Wir schreiben das Jahr 1958 (ja, richtig gelesen!), und die 52-jährige Grete Willinsky schreibt für die Büchergilde, die bekannte Buchgemeinschaft, ein Kochbuch. Es erfährt mehrere Auflagen und ist irgendwann vergriffen. 2013 stellt die Gilde ihren Mitgliedern eine Anzahl vergriffener Bücher zur Auswahl, von denen eines zum 90. Gilde-Geburtstag 2014 wieder erscheinen soll. Leser(innen)Liebling wird, gegenüber den Mitbewerbern haushoch – das über 50-jährige Werk von Grete Willinsky.
Die Rezepte sind klar und kurz formuliert, kommen ohne komplizierte Sätze aus und sind mit zahlreichen Ausrufezeichen versehen – auch, wenn es darum geht, den Hintergrund einer Speise zu erläutern oder geeignete Beilagen aufzuführen. Außergewöhnliche Rezepte, die sich nicht für jeden Tag eignen oder nicht jedermanns Geschmack sind, heißen bei ihr etwa apart!. Das mutet aus heutiger Sicht geradezu streng an, zeigt aber den Wert des Buches als historisches Dokument. Die Rezepte selbst sind übrigens gar nicht so historisch, sondern bisweilen verblüffend modern! So kommen nicht nur Liebhaber von Kalorienbomben, sondern auch Rohkostfans und Freunde von Flockenspeisen auf ihre Kosten – später würde man das vereinfacht Müsli nennen. Dafür finden sich viele Grundbegriffe, die zu wissen nicht schaden kann, die aber heute gerne in Vergessenheit geraten. Oder, ganz ehrlich, wissen Sie auf Anhieb, wie man Zucker läutert? Es muss auch nicht immer Fleisch sein, oft stellen raffinierte Kartoffelgerichte mit Salat eine eigenständige Mahlzeit. Alles andere als selbstverständlich im Wirtschaftswunderdeutschland. Aber gerade bei traditionellen Speisen zeigt sich Willinsky detailbewusst, gehört bei ihr, um nur ein Beispiel zu nennen, zum Fleischteig für Königsberger Klopse doch immer auch – ein Hering!

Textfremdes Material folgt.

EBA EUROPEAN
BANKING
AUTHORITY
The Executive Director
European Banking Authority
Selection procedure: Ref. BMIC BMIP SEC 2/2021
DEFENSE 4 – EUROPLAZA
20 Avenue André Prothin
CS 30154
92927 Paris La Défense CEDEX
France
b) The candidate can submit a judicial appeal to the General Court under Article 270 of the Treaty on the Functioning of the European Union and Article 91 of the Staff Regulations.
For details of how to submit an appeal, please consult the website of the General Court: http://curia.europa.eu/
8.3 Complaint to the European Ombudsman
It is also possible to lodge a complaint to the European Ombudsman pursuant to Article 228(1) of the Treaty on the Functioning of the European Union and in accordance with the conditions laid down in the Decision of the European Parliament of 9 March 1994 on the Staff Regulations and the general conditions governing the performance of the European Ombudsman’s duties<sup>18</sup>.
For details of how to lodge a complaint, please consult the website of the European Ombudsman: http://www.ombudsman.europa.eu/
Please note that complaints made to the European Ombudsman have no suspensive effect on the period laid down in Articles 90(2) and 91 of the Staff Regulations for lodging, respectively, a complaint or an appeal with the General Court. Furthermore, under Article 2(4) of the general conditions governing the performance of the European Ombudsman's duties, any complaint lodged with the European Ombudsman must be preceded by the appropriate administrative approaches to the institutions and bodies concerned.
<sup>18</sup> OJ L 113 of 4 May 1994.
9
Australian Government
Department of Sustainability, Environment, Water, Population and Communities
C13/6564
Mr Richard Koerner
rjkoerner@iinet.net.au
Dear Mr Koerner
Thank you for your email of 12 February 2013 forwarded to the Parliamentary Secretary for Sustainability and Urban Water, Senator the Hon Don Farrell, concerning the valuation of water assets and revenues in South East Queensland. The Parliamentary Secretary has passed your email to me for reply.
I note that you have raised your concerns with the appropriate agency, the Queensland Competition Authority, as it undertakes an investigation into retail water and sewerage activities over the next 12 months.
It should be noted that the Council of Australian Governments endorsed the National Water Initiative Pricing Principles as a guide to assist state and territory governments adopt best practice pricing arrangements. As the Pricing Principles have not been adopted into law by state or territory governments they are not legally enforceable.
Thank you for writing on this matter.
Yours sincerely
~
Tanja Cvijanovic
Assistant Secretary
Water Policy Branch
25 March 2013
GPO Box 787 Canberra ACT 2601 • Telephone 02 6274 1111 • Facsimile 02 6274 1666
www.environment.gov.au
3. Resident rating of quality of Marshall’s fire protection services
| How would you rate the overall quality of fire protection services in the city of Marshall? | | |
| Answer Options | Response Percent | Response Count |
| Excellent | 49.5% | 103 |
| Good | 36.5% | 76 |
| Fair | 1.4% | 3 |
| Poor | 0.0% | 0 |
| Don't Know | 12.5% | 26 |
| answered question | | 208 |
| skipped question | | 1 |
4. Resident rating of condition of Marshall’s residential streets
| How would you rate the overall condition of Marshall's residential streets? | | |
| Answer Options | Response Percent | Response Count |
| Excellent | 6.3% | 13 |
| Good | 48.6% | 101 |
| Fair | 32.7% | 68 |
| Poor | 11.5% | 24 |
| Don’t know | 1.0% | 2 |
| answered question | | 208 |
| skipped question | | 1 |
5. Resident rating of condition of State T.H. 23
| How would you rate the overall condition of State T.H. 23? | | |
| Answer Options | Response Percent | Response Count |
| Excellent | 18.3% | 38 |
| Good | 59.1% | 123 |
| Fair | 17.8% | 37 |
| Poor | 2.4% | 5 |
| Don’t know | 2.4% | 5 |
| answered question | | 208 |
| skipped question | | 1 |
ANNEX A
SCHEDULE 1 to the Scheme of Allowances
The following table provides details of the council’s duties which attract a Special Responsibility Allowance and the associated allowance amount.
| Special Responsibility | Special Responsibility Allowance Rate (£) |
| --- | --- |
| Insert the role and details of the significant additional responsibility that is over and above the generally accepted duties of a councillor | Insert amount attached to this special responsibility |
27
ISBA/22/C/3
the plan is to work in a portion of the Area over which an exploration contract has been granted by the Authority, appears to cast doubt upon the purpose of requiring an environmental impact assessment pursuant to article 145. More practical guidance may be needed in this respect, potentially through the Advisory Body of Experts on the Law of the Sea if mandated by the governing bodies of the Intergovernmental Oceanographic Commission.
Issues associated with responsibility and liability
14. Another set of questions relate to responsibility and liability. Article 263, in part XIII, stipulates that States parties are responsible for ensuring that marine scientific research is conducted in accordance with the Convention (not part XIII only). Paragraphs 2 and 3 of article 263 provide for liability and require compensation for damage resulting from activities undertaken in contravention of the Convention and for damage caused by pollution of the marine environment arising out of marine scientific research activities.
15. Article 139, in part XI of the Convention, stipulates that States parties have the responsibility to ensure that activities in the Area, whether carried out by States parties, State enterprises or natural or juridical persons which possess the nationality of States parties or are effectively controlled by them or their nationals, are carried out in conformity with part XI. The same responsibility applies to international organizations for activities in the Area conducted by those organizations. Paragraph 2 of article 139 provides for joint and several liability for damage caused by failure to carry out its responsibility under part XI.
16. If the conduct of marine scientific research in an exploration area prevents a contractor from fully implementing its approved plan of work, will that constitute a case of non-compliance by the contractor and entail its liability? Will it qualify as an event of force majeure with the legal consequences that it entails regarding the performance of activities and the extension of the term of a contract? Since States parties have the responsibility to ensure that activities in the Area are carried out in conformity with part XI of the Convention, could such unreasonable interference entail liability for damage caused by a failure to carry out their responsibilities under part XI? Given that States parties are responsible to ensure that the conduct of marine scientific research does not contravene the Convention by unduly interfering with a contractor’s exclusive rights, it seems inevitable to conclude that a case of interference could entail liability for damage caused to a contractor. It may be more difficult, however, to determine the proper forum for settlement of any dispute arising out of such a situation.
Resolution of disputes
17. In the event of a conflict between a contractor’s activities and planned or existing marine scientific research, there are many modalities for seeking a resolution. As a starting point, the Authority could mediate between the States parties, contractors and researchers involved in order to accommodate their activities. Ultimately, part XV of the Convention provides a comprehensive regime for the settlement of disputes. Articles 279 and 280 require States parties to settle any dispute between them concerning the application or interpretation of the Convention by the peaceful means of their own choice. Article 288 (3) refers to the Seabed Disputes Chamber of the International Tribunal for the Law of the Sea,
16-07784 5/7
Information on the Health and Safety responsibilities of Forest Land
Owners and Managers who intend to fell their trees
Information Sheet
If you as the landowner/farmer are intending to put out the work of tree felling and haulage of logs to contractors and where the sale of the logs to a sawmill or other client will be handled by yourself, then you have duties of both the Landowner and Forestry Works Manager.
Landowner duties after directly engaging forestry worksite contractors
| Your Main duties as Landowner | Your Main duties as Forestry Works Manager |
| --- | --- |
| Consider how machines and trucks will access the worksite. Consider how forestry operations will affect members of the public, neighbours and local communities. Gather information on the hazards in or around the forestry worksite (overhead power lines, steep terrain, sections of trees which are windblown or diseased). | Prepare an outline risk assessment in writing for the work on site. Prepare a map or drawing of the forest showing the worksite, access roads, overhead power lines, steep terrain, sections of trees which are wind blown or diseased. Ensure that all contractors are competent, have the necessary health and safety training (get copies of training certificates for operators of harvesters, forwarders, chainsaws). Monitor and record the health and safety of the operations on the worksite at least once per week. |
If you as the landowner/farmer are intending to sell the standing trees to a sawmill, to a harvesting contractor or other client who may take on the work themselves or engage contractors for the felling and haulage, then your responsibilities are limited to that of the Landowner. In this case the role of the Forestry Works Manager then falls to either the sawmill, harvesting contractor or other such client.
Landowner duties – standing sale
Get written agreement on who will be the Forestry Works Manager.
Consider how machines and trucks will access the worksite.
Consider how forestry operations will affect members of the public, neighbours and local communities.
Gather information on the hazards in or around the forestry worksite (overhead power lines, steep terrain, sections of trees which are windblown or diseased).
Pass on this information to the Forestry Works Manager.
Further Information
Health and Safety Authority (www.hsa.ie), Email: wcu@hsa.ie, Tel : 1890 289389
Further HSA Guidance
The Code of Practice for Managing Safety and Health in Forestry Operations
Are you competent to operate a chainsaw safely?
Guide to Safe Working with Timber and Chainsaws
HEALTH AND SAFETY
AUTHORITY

Die Illustrationen von Gerhard Oberländer ergänzen die klaren Rezepte der Autorin vorzüglich. Die stellt man sich beim Lesen vielleicht vor als gestrenge, aber freundliche Hauswirtschaftslehrerin. Weit gefehlt – die 1906 geborene und 1983 gestorbene Autorin war Philologin mit Erfahrung in Pressearbeit und literarischem Übersetzen. Vor allem die Pressearbeit dürfte in dieses Buch eingeflossen sein.
Aus damaliger Sicht ein typisches Kochbuch zum Lernen von der Pike auf (für den Hausgebrauch), und das ist es auch heute noch. Nur – genau genommen – zu schade, um es beim Kochen neben die Utensilien zu legen. Von wegen Fleckengefahr und so. Vielleicht entgeht man dem Dilemma, indem man sich die favorisierten Rezepte von Hand abschreibt für den Alltagsgebrauch. Was man immer wieder kocht, wird einem bei so klaren Anleitungen ohnehin mit der Zeit auch ohne schriftliche Unterlage von der Hand gehen.Mitglieder der Büchergilde können das Buch aktuell regulär im Programm finden. Nichtmitglieder werden im unter anderem im Internet fündig, wo Second-Hand-Exemplare angeboten werden. Da variieren die Preise freilich gewaltig.
Grete Willinsky: Kochbuch der Büchergilde. Büchergilde; 29,90 Euro.